◆ Testo proposto ◆
66      Il fatto che le disposizioni dell’articolo 25 del codice frontiere Schengen debbano quindi essere oggetto di un’interpretazione restrittiva depone a sfavore di un’interpretazione dell’articolo 25, paragrafo 4, di tale codice secondo cui la persistenza della minaccia inizialmente identificata, anche valutata alla luce di elementi nuovi, o di una riconsiderazione della necessità e della proporzionalità del controllo attuato per rispondere a quest’ultima, alla luce dell’articolo 25, paragrafo 1, in fine, del codice frontiere Schengen, sarebbe sufficiente a giustificare il ripristino di tale controllo oltre il periodo di durata massima di sei mesi previsto da detta disposizione. Infatti, una siffatta interpretazione equivarrebbe a consentire, in pratica, il ripristino del controllo di frontiera alle frontiere interne a motivo di una stessa minaccia per una durata illimitata, arrecando così pregiudizio al principio stesso dell’assenza di controllo alle frontiere interne, quale sancito all’articolo 3, paragrafo 2, TUE e ricordato all’articolo 67, paragrafo 2, TFUE.

67      In terzo luogo, per quanto riguarda le altre disposizioni contenute nel capo II del titolo III del codice frontiere Schengen, da un lato, occorre osservare che il tipo di valutazione che deve essere effettuata e la procedura che deve essere seguita, ai fini del ripristino temporaneo del controllo di frontiera alle frontiere interne ai sensi dell’articolo 25 di tale codice, sono disciplinati in modo dettagliato agli articoli da 26 a 28 dello stesso.

68      Dagli articoli 26 e 27 del codice frontiere Schengen risulta, in particolare, che tanto il ripristino del controllo di frontiera alle frontiere interne ai sensi dell’articolo 25 di tale codice quanto eventuali proroghe di tale controllo devono, da un lato, essere necessari e proporzionati rispetto alla minaccia accertata e, dall’altro, rispettare i criteri e le norme procedurali dettagliati, espressamente previsti da detto codice, il che tende a suggerire che, se una semplice rivalutazione alla luce di tali criteri di necessità e di proporzionalità fosse sufficiente per giustificare il ripristino del controllo di frontiera alle frontiere interne, ai sensi di detto articolo 25, oltre un periodo di sei mesi, il legislatore dell’Unione lo avrebbe previsto espressamente.

◆ Sezione dati ◆
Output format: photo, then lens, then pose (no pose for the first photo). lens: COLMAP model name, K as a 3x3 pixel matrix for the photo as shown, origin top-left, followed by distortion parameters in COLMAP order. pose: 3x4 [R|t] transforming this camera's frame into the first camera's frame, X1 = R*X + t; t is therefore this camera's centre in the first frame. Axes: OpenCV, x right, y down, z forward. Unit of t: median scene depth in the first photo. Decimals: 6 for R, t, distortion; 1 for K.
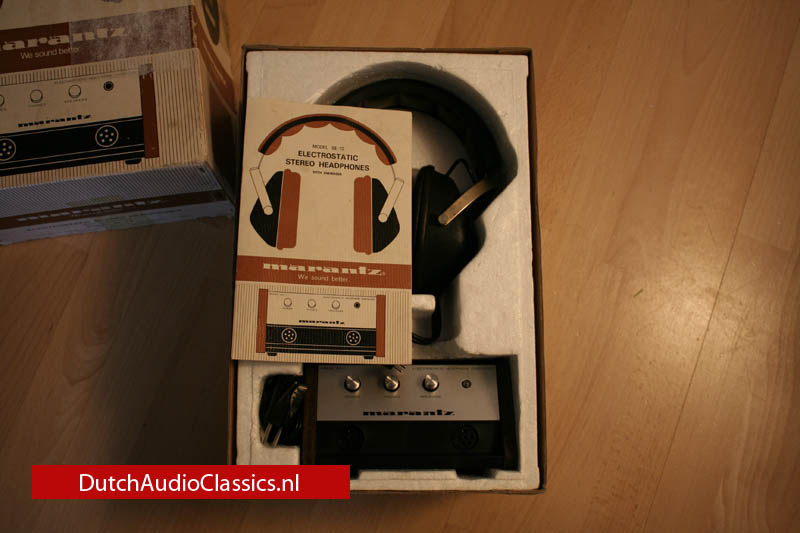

◆ Obiettivo dell'esercizio ◆
Riprendi il testo sul ripristino del controllo alle frontiere interne e proseguilo a partire dalla sua ultima frase. L'elenco riportato sopra è materiale a sé, distinto dal testo.

◆ Soluzione dell'esercizio ◆
69      Tale lettura del codice frontiere Schengen è altresì corroborata dal considerando 23 di detto codice, il quale enuncia, in ragione del fatto che la libera circolazione delle persone è pregiudicata dal ripristino temporaneo del controllo di frontiera alle frontiere interne, che qualsiasi decisione volta a ripristinare un siffatto controllo dovrebbe essere adottata conformemente a criteri obiettivi specifici stabiliti di comune accordo. Infatti, la proroga del controllo di frontiera alle frontiere interne ripristinato ai sensi dell’articolo 25 di detto codice oltre la durata massima espressamente prevista all’articolo 25, paragrafo 4, di quest’ultimo è difficilmente conciliabile con la fissazione di comune accordo di criteri chiari e obiettivi che disciplinano un siffatto ripristino.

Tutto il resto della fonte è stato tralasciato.